---- Dataset

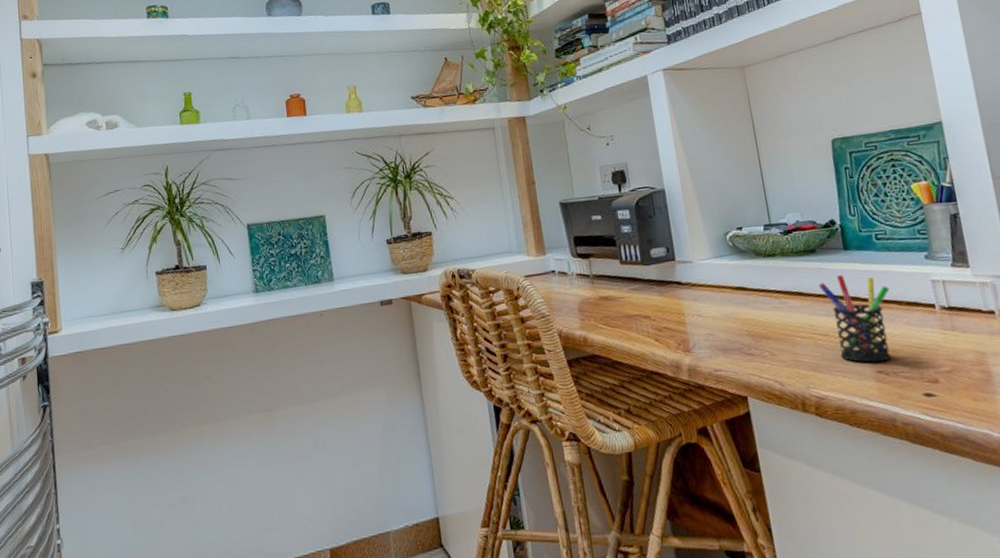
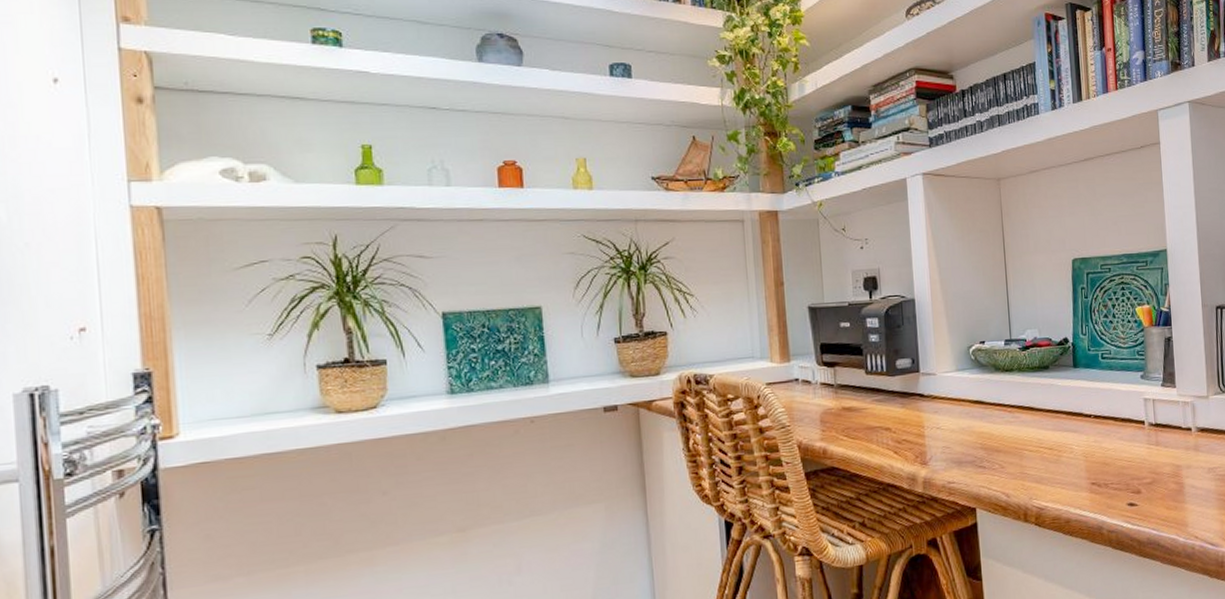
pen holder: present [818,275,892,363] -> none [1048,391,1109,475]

--------
---- Dataset

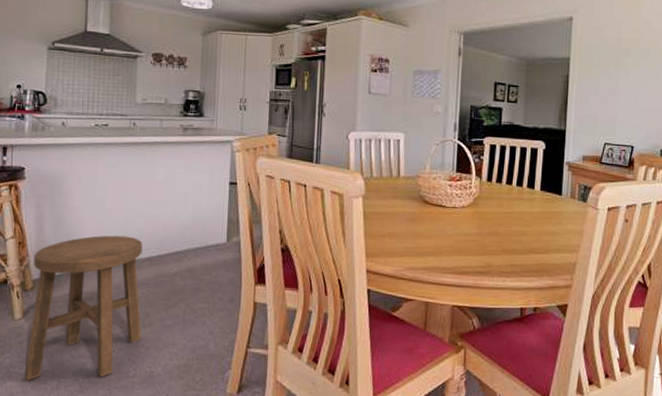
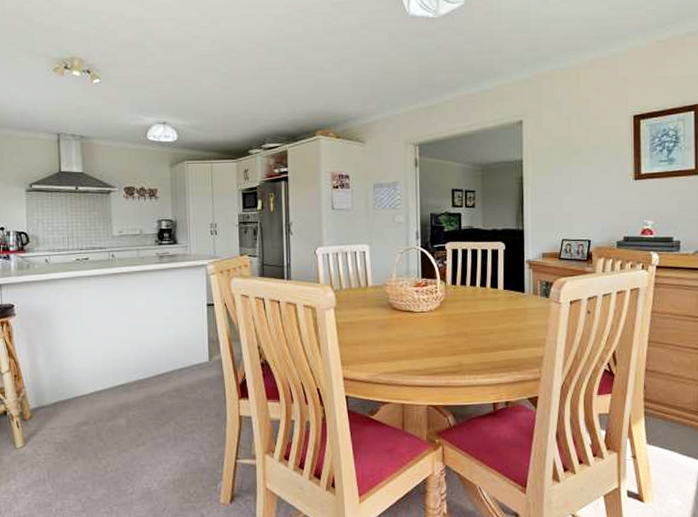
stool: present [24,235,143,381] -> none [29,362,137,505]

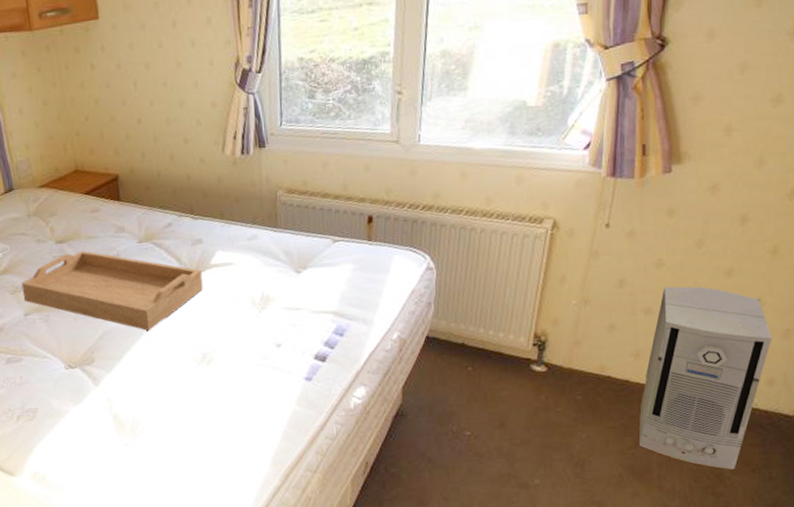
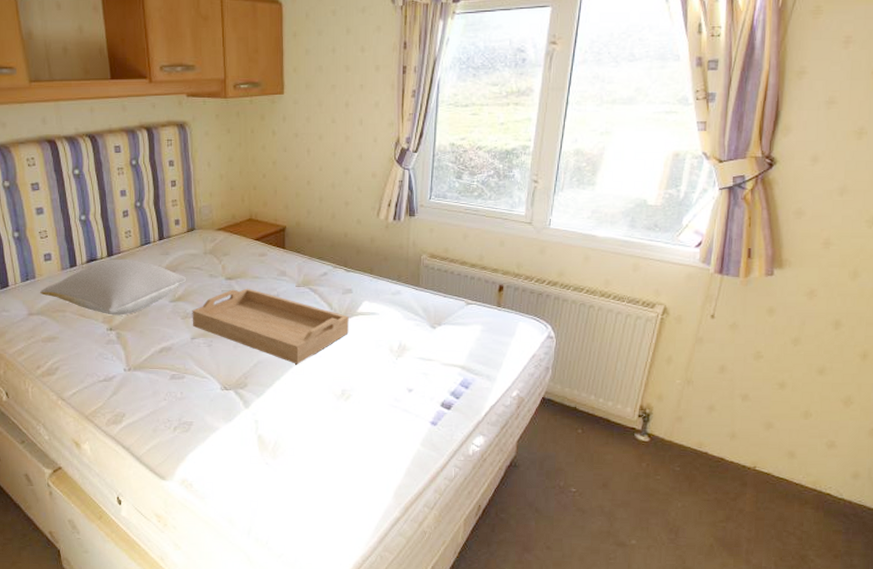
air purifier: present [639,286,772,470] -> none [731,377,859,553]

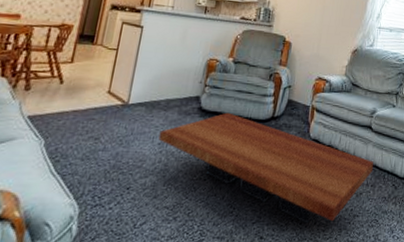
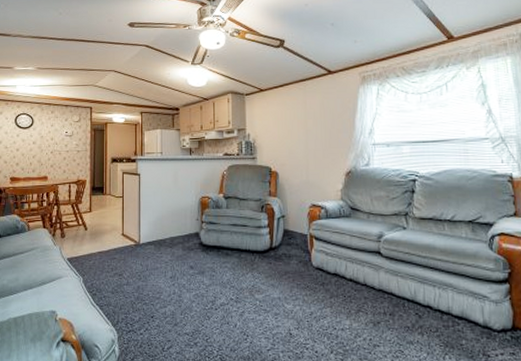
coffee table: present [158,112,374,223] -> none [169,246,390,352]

--------
---- Dataset

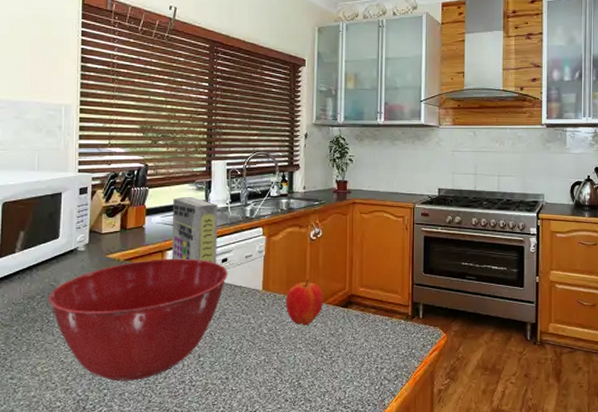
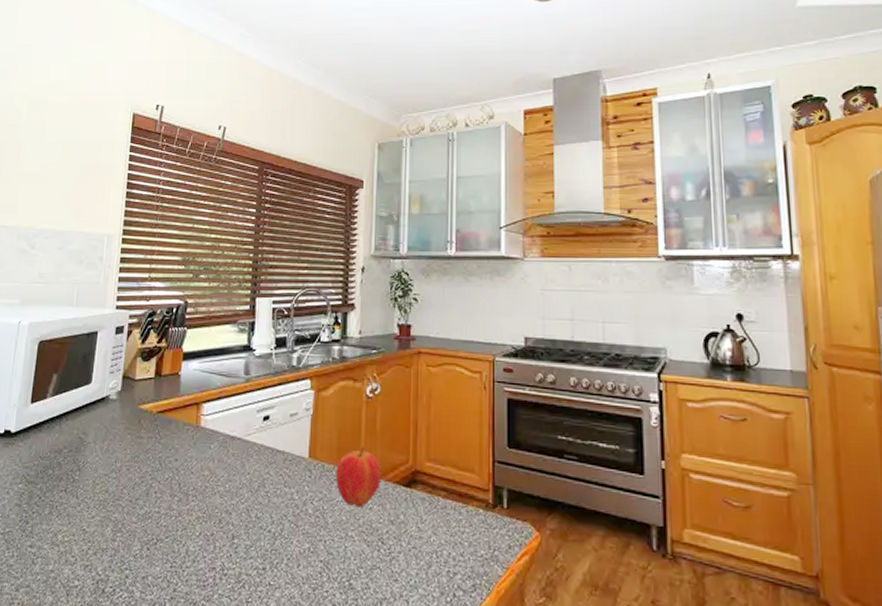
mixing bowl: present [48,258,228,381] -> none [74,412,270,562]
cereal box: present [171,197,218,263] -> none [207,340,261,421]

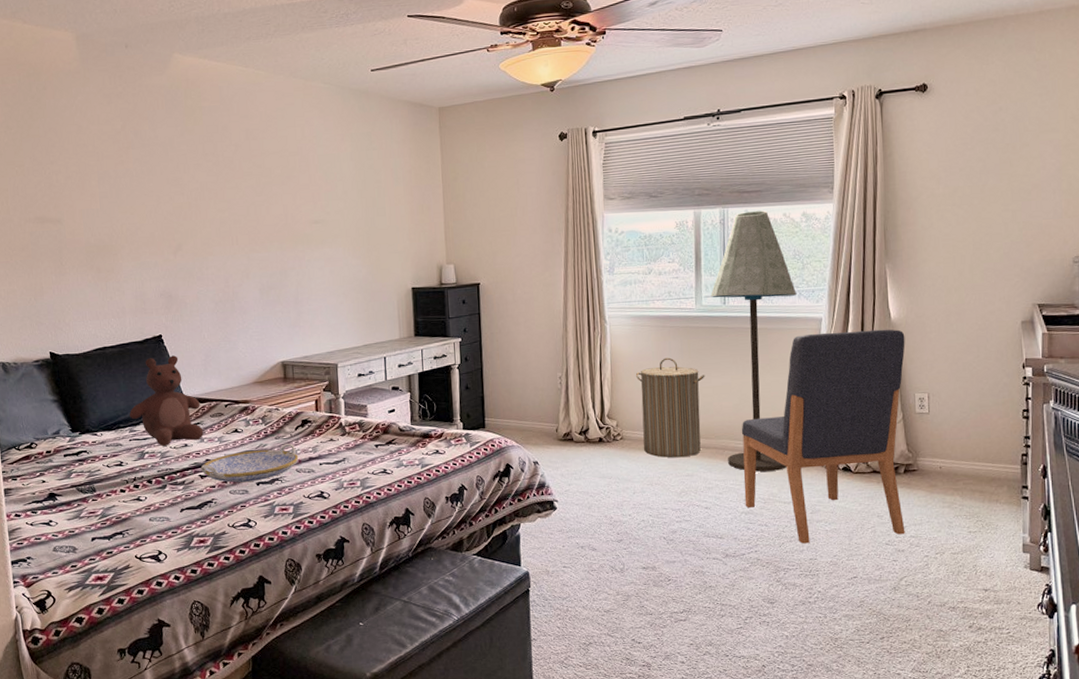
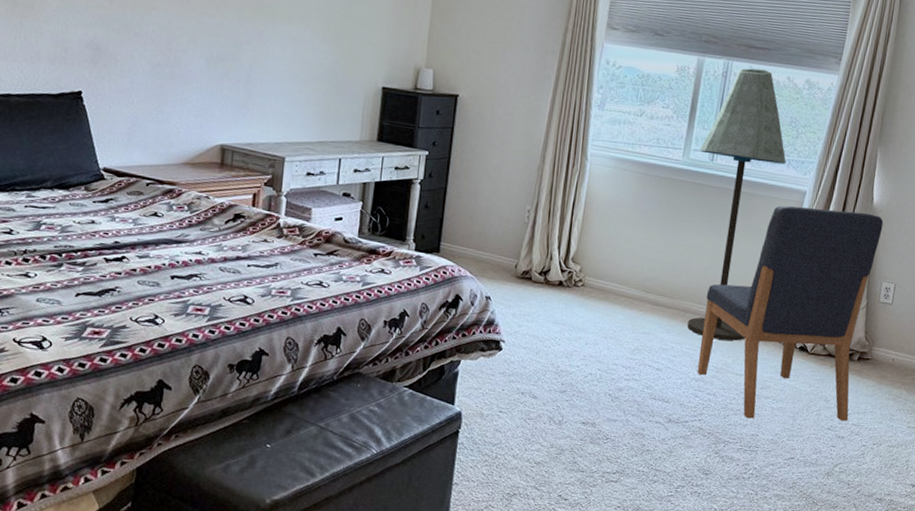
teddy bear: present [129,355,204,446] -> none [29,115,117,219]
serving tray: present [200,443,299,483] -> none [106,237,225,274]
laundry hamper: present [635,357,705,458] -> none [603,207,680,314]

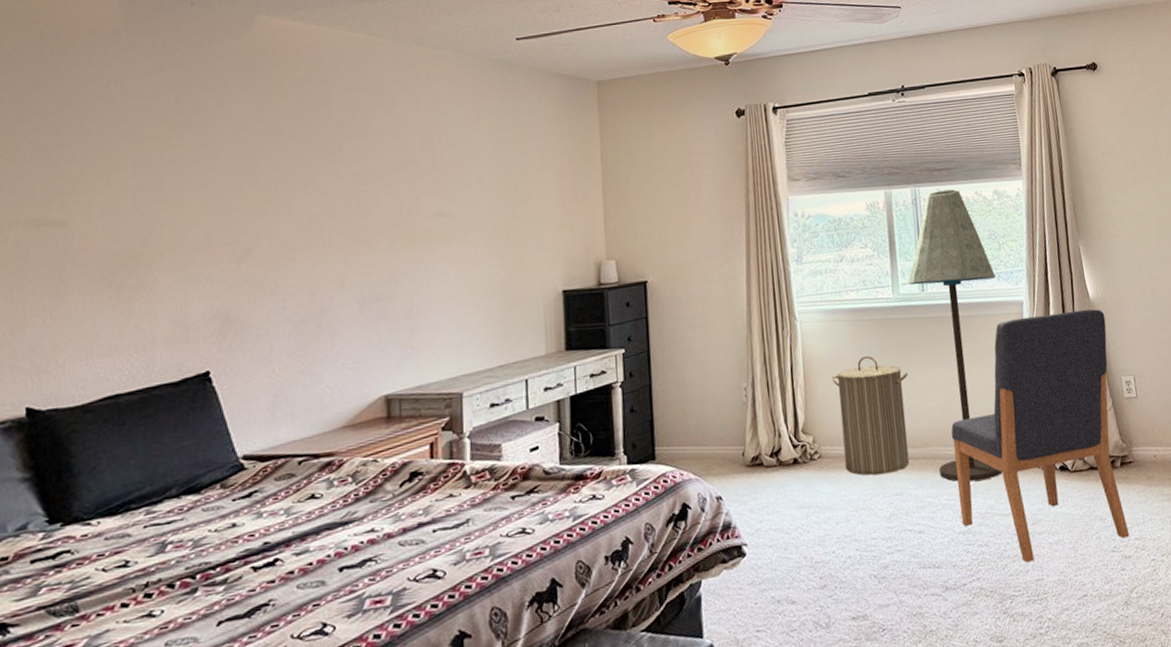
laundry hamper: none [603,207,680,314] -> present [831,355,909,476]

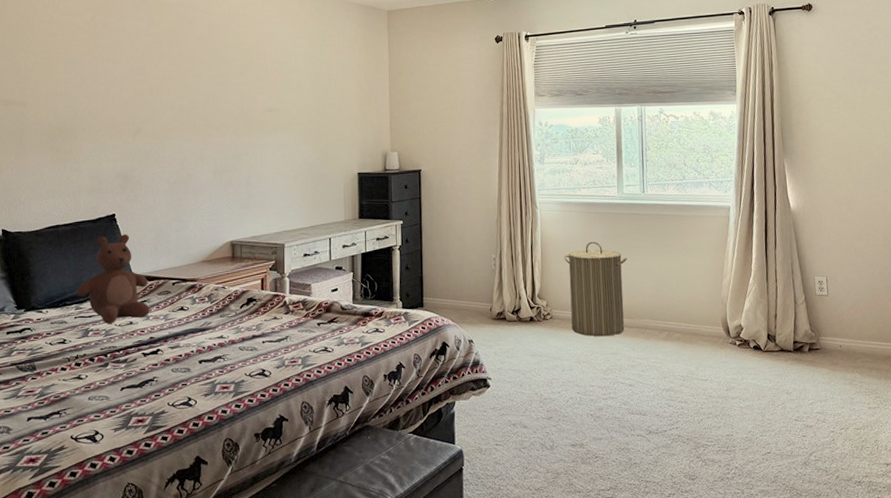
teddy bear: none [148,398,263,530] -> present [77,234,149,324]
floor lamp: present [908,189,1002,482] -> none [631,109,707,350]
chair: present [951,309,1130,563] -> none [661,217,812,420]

--------

If a line in the entries holds the string "hamper", copy it.

laundry hamper: present [635,357,705,458] -> none [603,207,680,314]
laundry hamper: none [603,207,680,314] -> present [831,355,909,476]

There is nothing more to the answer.